What you need to know about DropShadow to create great Silverlight applications
Blur and DropShadow effects offer easy way to enhance your application’s visual appeal. But they come with a big price tag, and if used incorrectly, could destroy user experience instead of improving it. In order to make the best use of these effects in Silverlight, it is important to understand how they work behind the curtain.
When Silverlight runtime renders an element with an effect (whether built-in or custom pixel shader), it first renders that element and all of its children into an off-screen bitmap. Then, using that bitmap as the input for the pixel shader effect, the output of the pixel shader is finally rendered to the screen.
What’s interesting about the Blur effect is that unlike custom effects that can only have one pass, it executes in two passes. The first pass blurs the image horizontally, while second pass finishes with a vertical blur. This is called separable blur, and it saves a significant amount of computation in exchange for using extra memory and fill rate.
The cost of separable blur with radius N (N tap filter) can be estimated as: 2 writes + 2 * N reads + 2 * N multiplies + 2 * (N – 1) additions per pixel. So, applying 9 tap blur effect to a 400 x 400 pixel element will take 3,200,000 memory operations and 4,800,000 arithmetic operations. Now you can see how applying the blur effect to a large element can choke even a high-end CPU. And yes, Silverlight 4 executes all effects, including blur and drop shadow, on the CPU. The Windows Phone 7 version of Silverlight is an exception, because it doesn’t support custom pixel shaders, and executes Blur and Drop Shadow effects on the phone’s GPU.
The DropShadow effect is a little more complicated then the Blur effect. It starts in the same way as any other effect by rendering the element into a memory bitmap. Then an alpha mask is separated from the bitmap and blurred using the exact same two-pass method I described for blur. Finally, the bitmap and the blurred alpha mask combined to create an element with drop shadow.
Because DropShadow uses a blur filter, it will suffer the same performance problems as the Blur effect. Furthermore, DropShadow uses even more memory and more fill rate, making it very taxing on both the CPU and memory bandwidth. It is important to understand that the cost of applying the DropShadow effect depends entirely on the size of the element, regardless of how much or how little of the actual shadow can be seen.
As I mentioned before, applying an effect to an element with children will cause the complete visual sub-tree to be rendered into the bitmap and processed by pixel shader. This has an important implication – the easiest way to drive CPU utilization to 100% is to add a drop shadow to the large form with one tiny animated control.
This last bit of information about effects is not performance related, but still important to know. Applying an effect to a text element or its parent forces Silverlight to use its standard anti-aliased text rendering instead of ClearType. This is the second reason why you should not add effects to the top level controls.
Things you can do to improve performance
The recommendations I provide below hold true for all effects, but they are especially important for computationaly expensive effects such as DropShadow.

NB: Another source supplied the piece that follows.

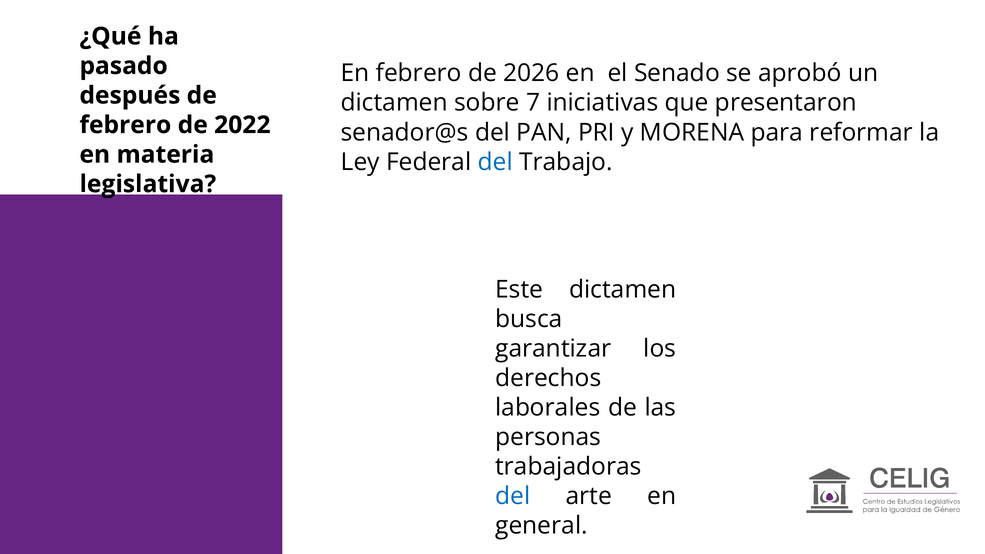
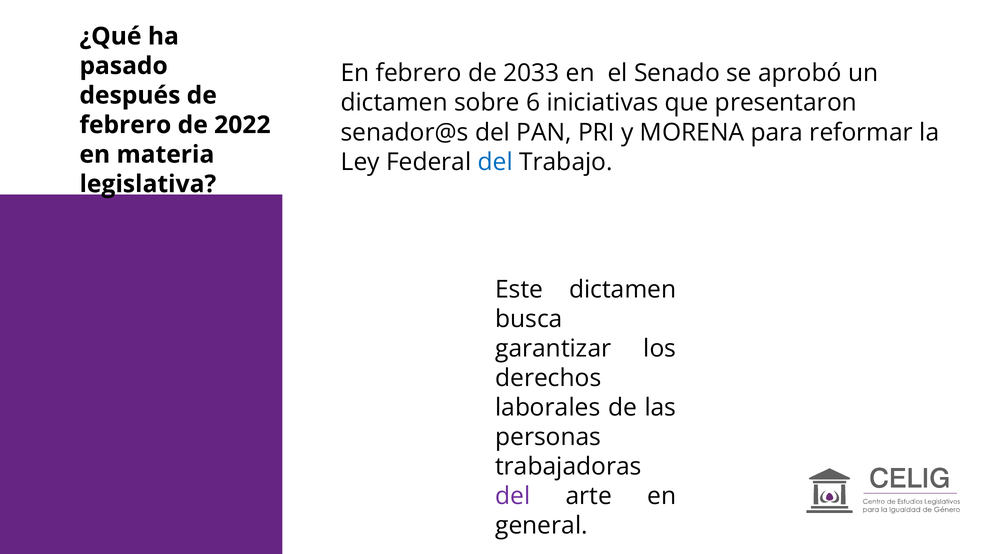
2026: 2026 -> 2033
7: 7 -> 6
del at (513, 496) colour: blue -> purple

- Use effects sparingly. This will not only improve your application’s performance, but it will also increase the impact from using them.
- Avoid adding drop shadow to elements with children, especially if children are interactive or animated. In most cases, it should be possible to redesign the visual hierarchy in such a way that drop shadow is applied to an element without children.

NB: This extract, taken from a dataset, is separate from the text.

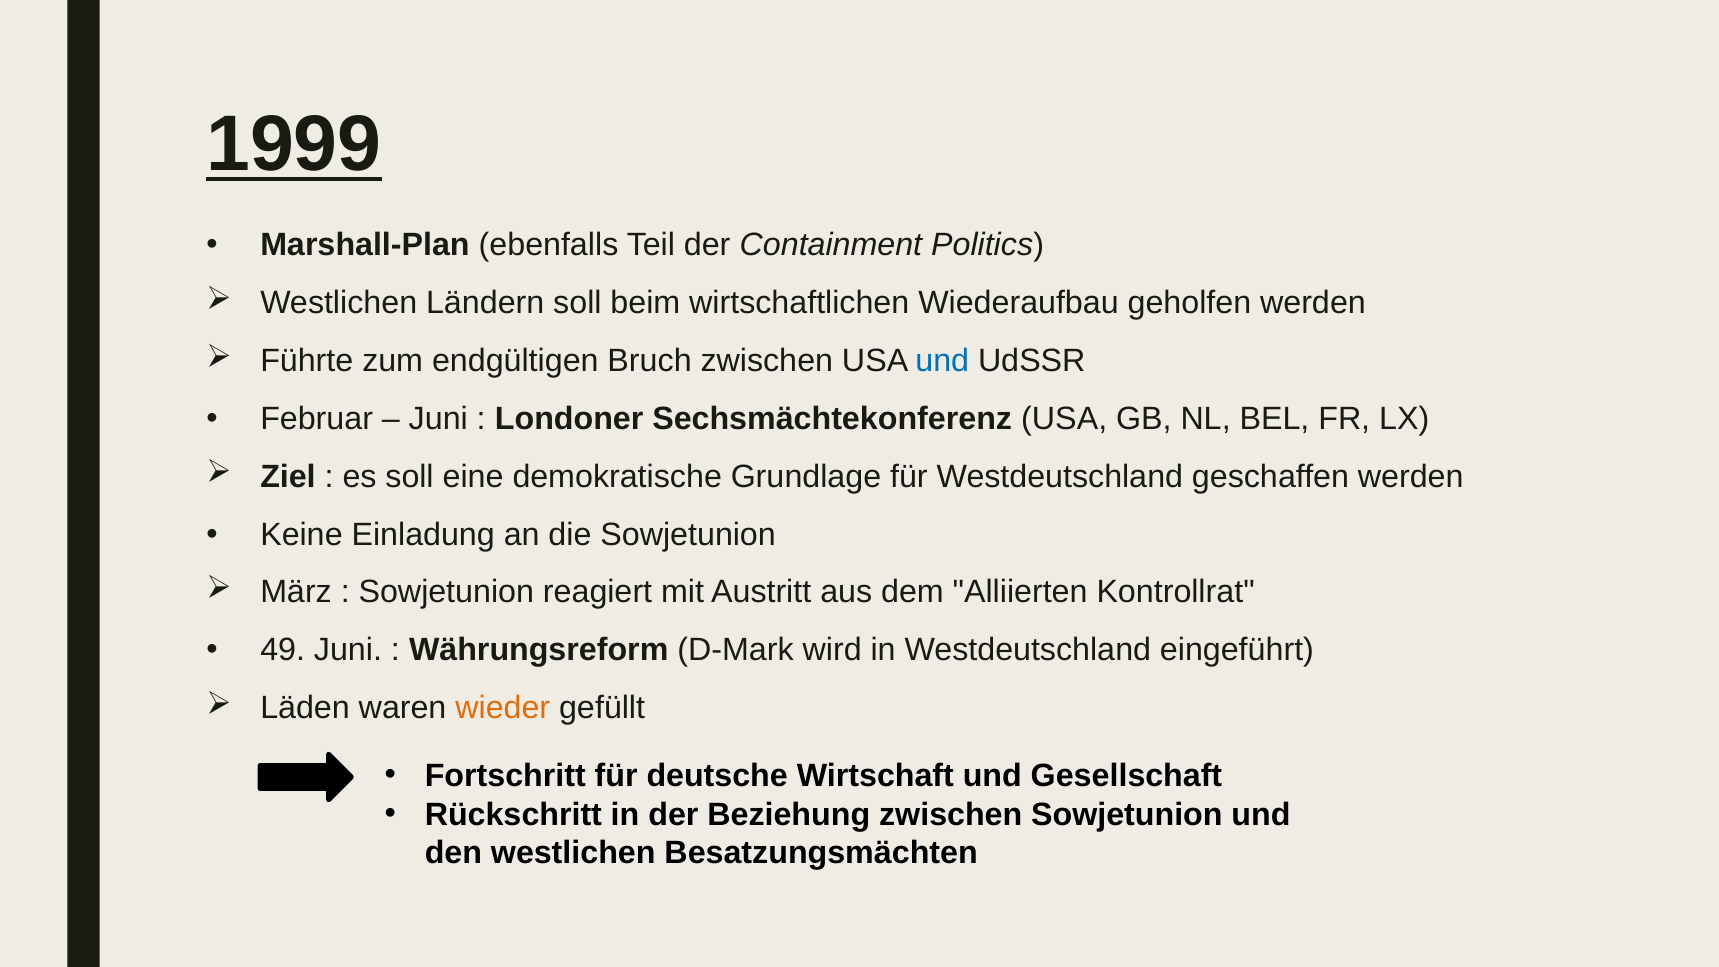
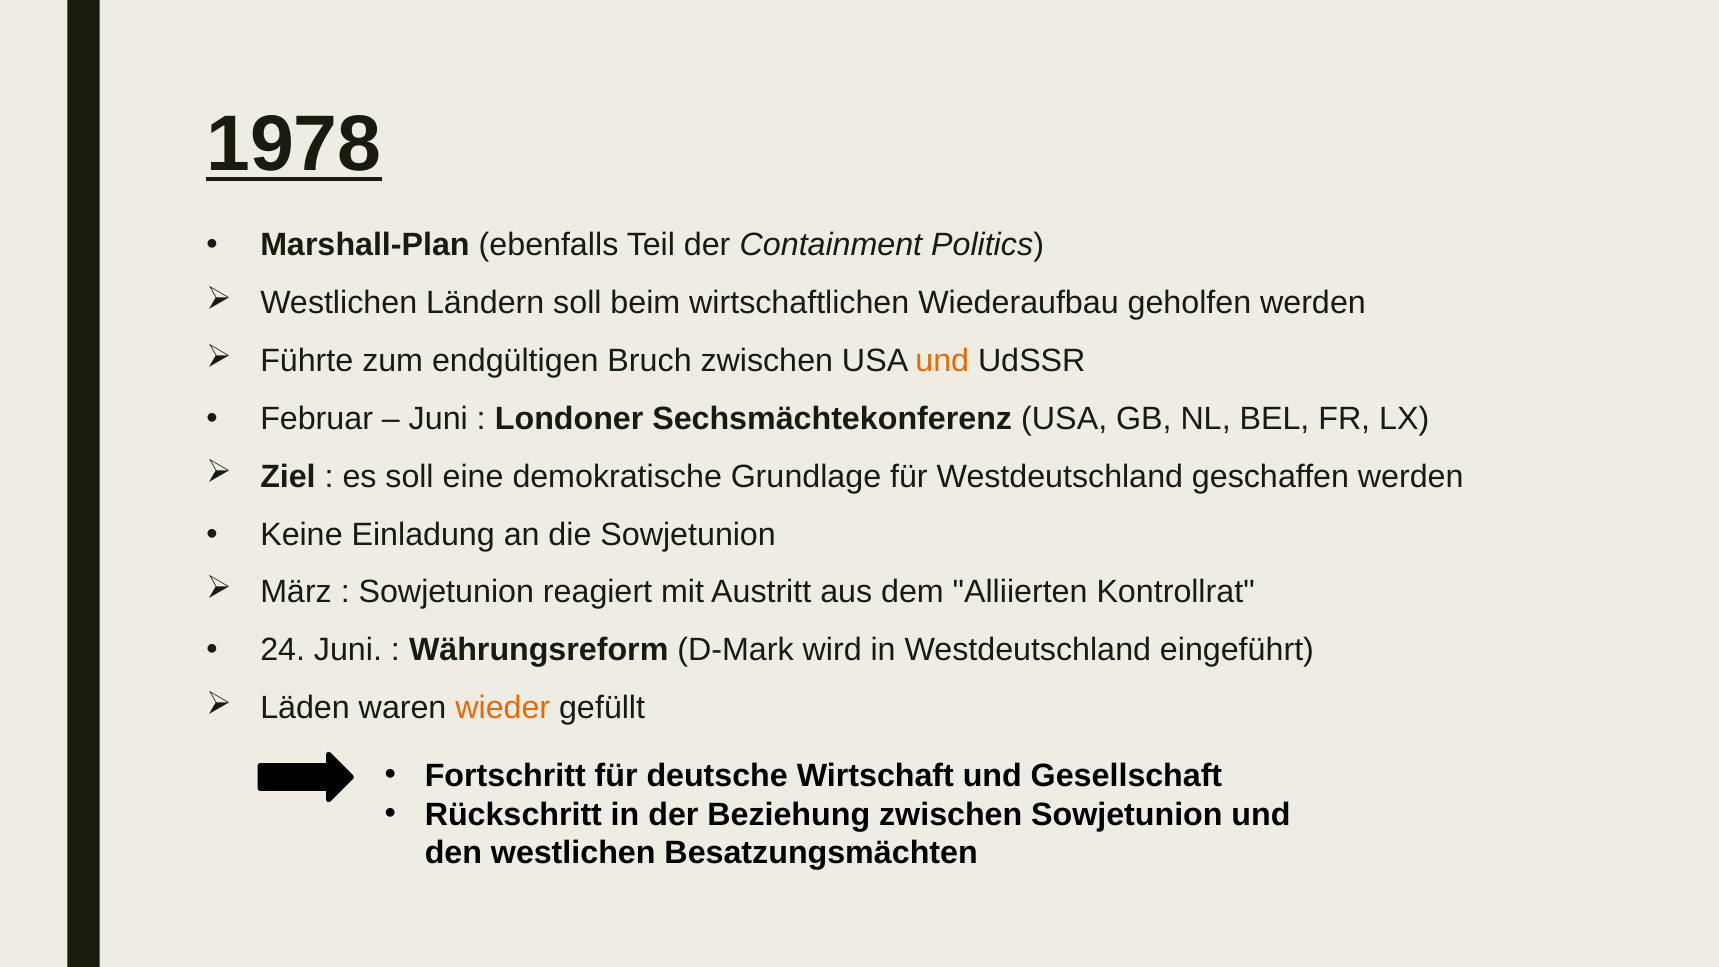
1999: 1999 -> 1978
und at (942, 361) colour: blue -> orange
49: 49 -> 24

- Use alternative methods to achieve similar visual result. For example, drop shadow can be often approximated with the help of linear gradients. Pre-rendering the effect for static elements can offer big performance savings as well.
- If you need to animate large element with a drop shadow, turn effect off before starting animation and turn it back on at the end. You will be surprised how much smoother animation will feel.
- Consider creating a “fast” theme for your application with all nonessential effects removed. Netbook owners and mobile users will love you for this.